Don’t worry be crappy
Do you know what benefits you should provide to be relevant to your customers? Do you have your big idea? Well unfortunately (or not!) the first version of your curve-jumping product might not be what you would expect, the specs will probably be low. But you’re getting out there, so don’t worry about being crappy. Frans Johansson observed that a lot of highly successful products like YouTube didn’t get it right from the start either (YouTube started as a video dating site). So developing the ‘smallest executable step’ and executing some component of the idea is the way to go. You’ll want to capture the real life experience of your customers when they are confronted with these executions. Another tip from Johansson: pay attention to surprise. Users might adopt your product in extraordinary ways, don’t fight this but embrace it. When Avon noticed that one of their beauty products was used by mothers as an insect repellent for their kids, they embraced it and extended their product line with more insect repellents.

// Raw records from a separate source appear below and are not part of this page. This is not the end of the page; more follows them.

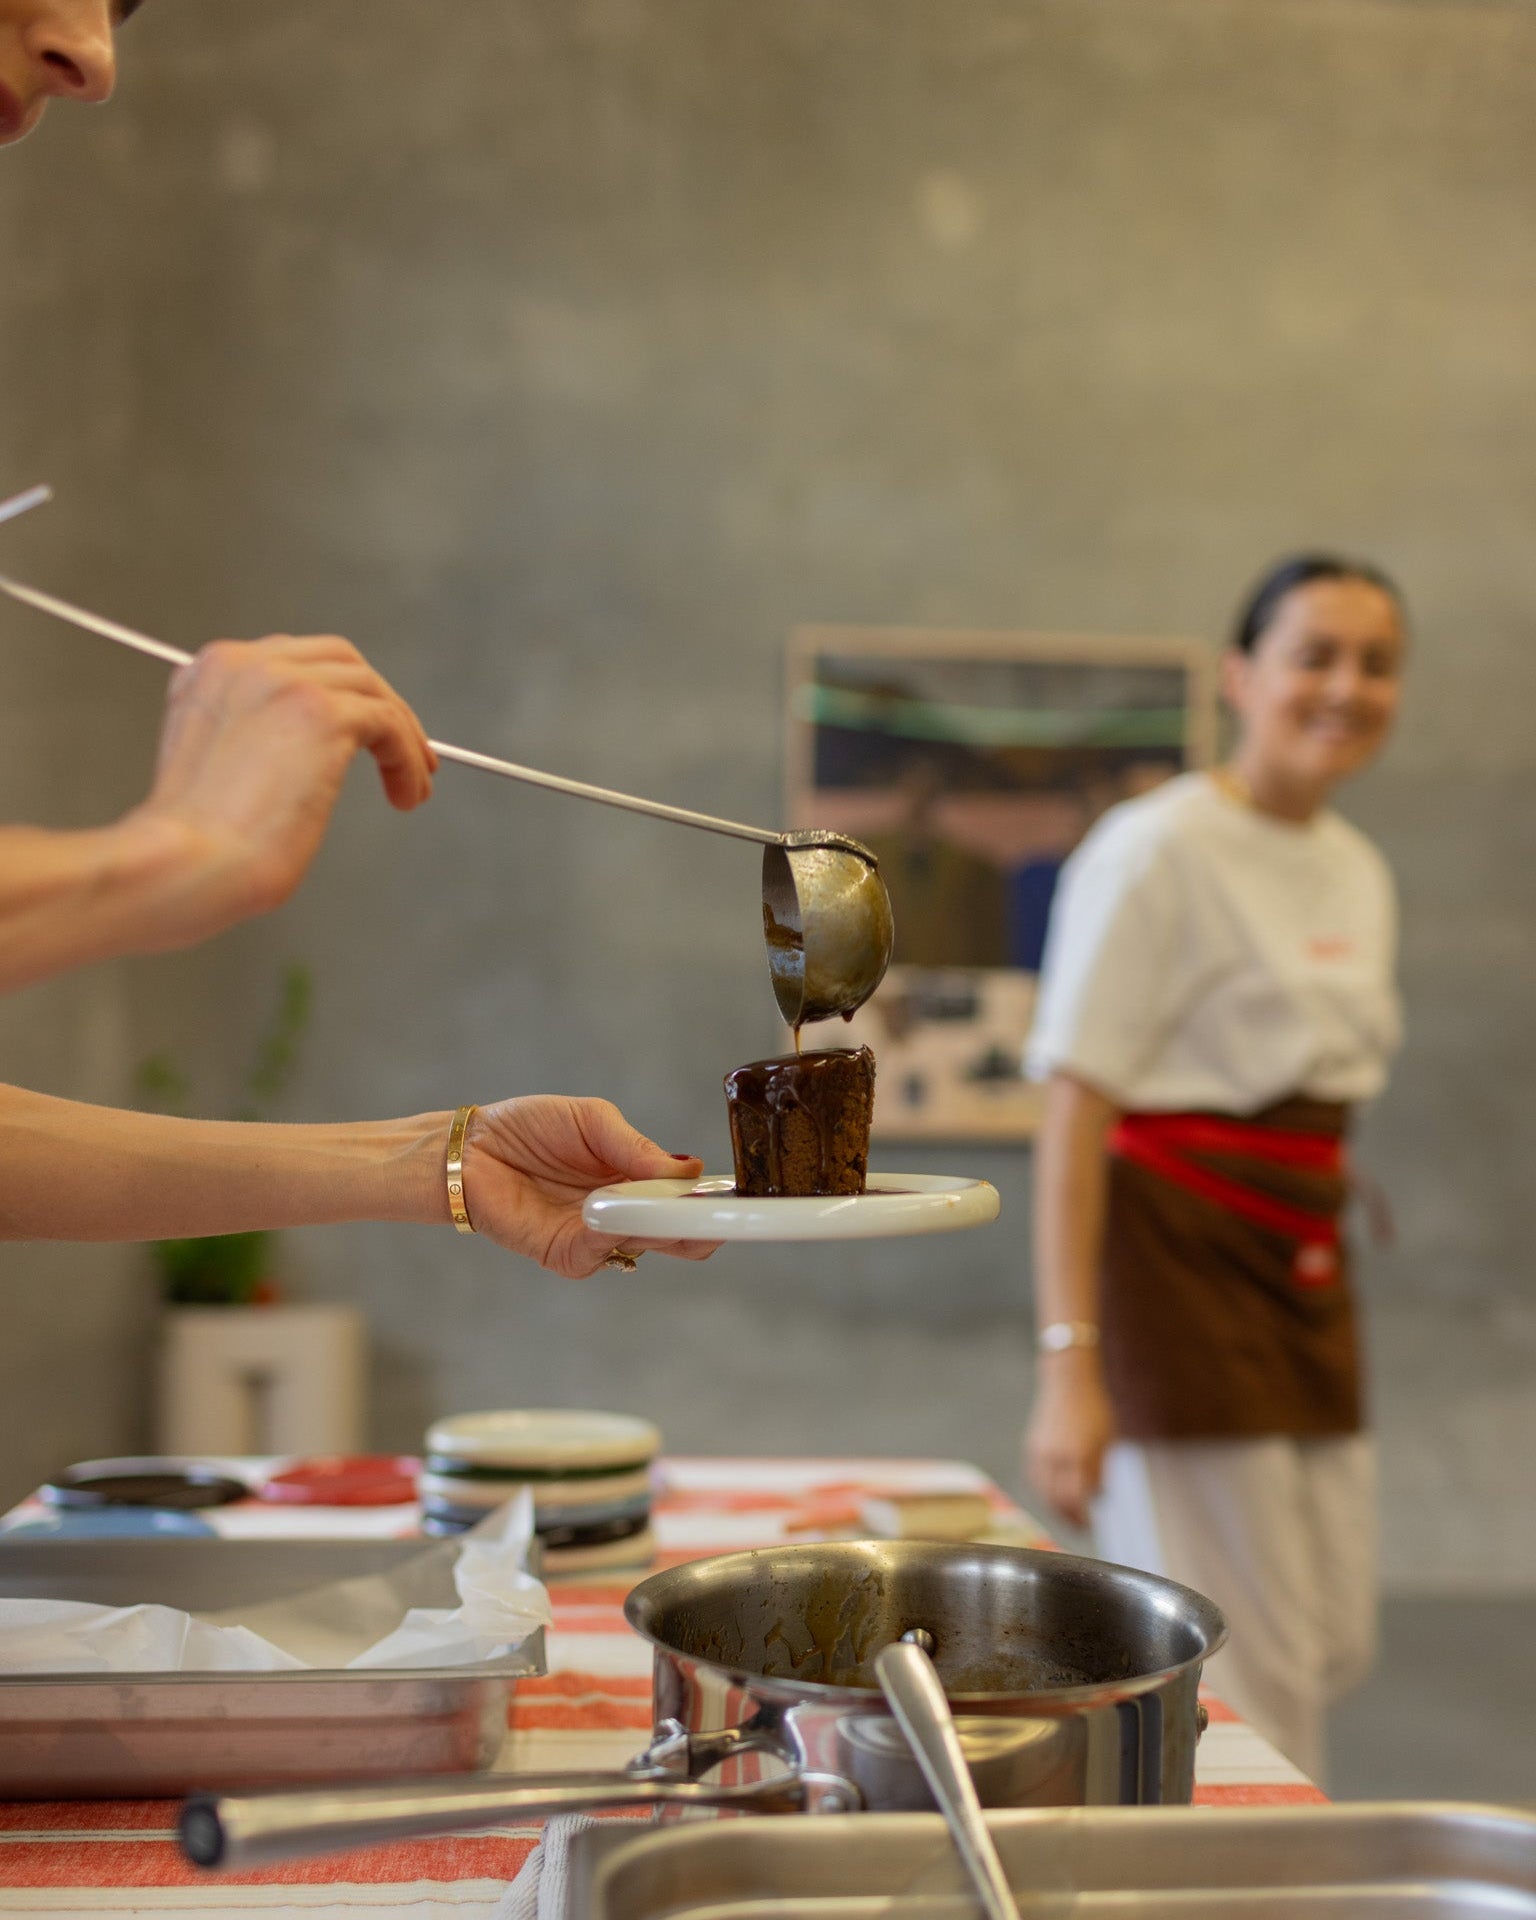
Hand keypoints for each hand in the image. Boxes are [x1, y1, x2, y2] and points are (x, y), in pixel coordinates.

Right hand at [131, 635, 436, 941]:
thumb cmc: (195, 845)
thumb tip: (310, 754)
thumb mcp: (216, 768)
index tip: (364, 732)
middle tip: (406, 752)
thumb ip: (253, 738)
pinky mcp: (322, 713)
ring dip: (403, 736)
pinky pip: (388, 722)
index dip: (338, 696)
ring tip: (415, 784)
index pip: (293, 661)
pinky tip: (406, 795)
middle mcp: (244, 664)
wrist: (186, 865)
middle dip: (379, 703)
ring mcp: (284, 682)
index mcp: (210, 672)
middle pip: (339, 661)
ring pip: (371, 689)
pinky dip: (407, 758)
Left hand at [462, 1096, 718, 1277]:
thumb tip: (689, 1170)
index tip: (733, 1193)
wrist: (473, 1148)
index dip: (715, 1200)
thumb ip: (637, 1147)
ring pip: (651, 1244)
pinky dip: (610, 1230)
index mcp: (640, 1180)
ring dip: (656, 1222)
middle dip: (702, 1222)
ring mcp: (600, 1238)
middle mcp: (627, 1214)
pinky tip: (604, 1207)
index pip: (691, 1201)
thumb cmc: (530, 1128)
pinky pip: (603, 1251)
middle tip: (706, 1205)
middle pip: (685, 1236)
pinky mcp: (568, 1254)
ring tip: (653, 1198)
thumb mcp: (593, 1121)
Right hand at [1024, 1352, 1115, 1529]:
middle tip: (1080, 1525)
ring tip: (1067, 1515)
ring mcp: (1042, 1451)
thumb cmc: (1095, 1409)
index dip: (1083, 1517)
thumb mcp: (1107, 1439)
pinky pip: (1035, 1478)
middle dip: (1069, 1517)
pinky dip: (1043, 1491)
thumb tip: (1099, 1496)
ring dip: (1054, 1508)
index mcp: (1081, 1455)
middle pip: (1058, 1500)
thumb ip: (1101, 1469)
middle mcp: (1059, 1456)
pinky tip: (1053, 1495)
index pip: (1078, 1498)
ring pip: (1043, 1492)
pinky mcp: (1032, 1446)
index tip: (1091, 1524)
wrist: (1069, 1382)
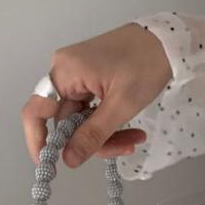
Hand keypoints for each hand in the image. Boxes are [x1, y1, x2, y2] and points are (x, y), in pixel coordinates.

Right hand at [20, 22, 172, 168]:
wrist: (169, 40)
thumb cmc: (146, 64)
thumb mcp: (121, 106)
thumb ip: (92, 135)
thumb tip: (68, 160)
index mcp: (65, 72)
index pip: (36, 112)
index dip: (38, 140)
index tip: (48, 164)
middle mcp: (65, 70)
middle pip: (66, 120)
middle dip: (93, 140)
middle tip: (124, 148)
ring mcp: (77, 73)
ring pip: (81, 118)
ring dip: (106, 134)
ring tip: (135, 138)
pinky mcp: (90, 76)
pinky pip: (91, 108)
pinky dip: (108, 121)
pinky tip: (130, 127)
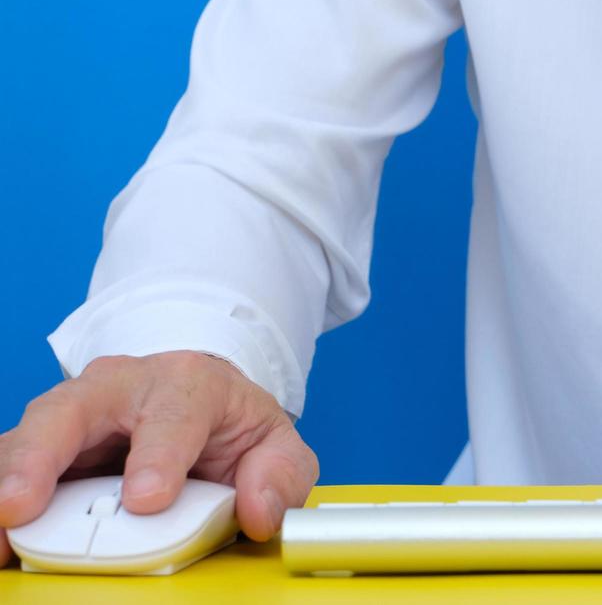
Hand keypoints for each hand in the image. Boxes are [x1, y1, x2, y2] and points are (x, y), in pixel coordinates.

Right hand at [0, 351, 317, 566]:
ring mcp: (74, 411)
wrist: (197, 404)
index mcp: (189, 384)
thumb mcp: (273, 446)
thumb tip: (258, 512)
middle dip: (43, 456)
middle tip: (22, 505)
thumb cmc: (229, 427)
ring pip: (27, 434)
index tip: (146, 499)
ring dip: (6, 478)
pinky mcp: (42, 442)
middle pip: (73, 408)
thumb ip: (279, 477)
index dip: (158, 456)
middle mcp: (122, 386)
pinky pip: (8, 460)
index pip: (174, 415)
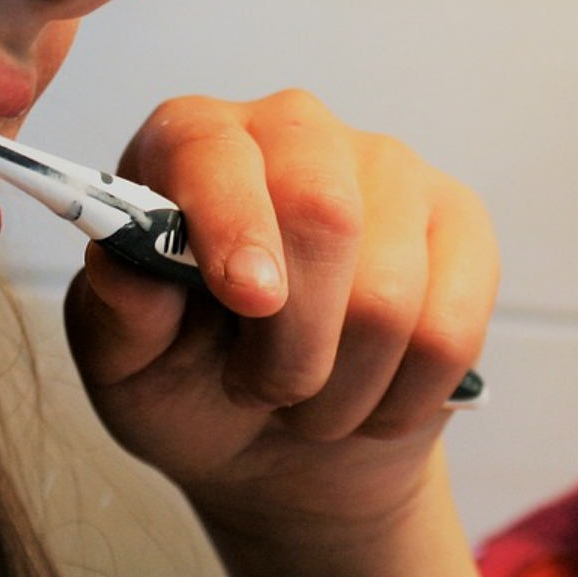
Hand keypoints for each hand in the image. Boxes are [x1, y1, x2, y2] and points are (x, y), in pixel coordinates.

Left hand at [62, 89, 497, 543]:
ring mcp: (388, 168)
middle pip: (322, 214)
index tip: (247, 300)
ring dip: (343, 388)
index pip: (217, 153)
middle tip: (262, 391)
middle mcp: (294, 130)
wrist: (279, 446)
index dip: (235, 226)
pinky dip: (405, 397)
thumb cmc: (188, 385)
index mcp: (192, 142)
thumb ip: (119, 314)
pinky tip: (373, 401)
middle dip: (293, 340)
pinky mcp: (459, 224)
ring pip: (390, 291)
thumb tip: (124, 261)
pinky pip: (451, 325)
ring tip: (310, 403)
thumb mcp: (125, 367)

Connect, embrace diversity and… STEAL
All ideas are combinations of existing ideas. This is not contradictory to breakthrough innovation, but a key driver. Architect Mick Pearce’s Eastgate Centre in Harare, Zimbabwe exemplifies this. This mid-rise building has no conventional air-conditioning or heating, yet stays regulated year round with dramatically less energy consumption, using design methods inspired by the self-cooling mounds of African termites. Diversity drives innovation, so be connected and develop an interdisciplinary network. Artist Austin Kleon even stimulates us to steal from our inspirations. Connecting is about opening up to the outside world, not only to other disciplines but also to your customers. Customer Innovation was the topic of Marion Debruyne’s presentation. Users are very capable of knowing what they want and they’re already doing it. Reach out to them before they become your competitor.
Just do it!
Daan Roosegaarde closed the first day of the Creativity World Forum with great examples of how he brings this into practise. He integrated Glowing Lines into his Smart Highway – lines that charge up in daytime and glow for eight hours at night. This makes the landscape energy-efficient and poetic. Innovation beyond the product, creating an (emotional) experience.
And if the tips in this blog don’t do the trick, there’s always the ‘yes but’ chair by Studio Roosegaarde. Don’t be fooled by its common-place appearance. This chair has voice recognition and will give you a little shock when you say the words ‘yes but’ – 2 simple words that too often kill fresh ideas.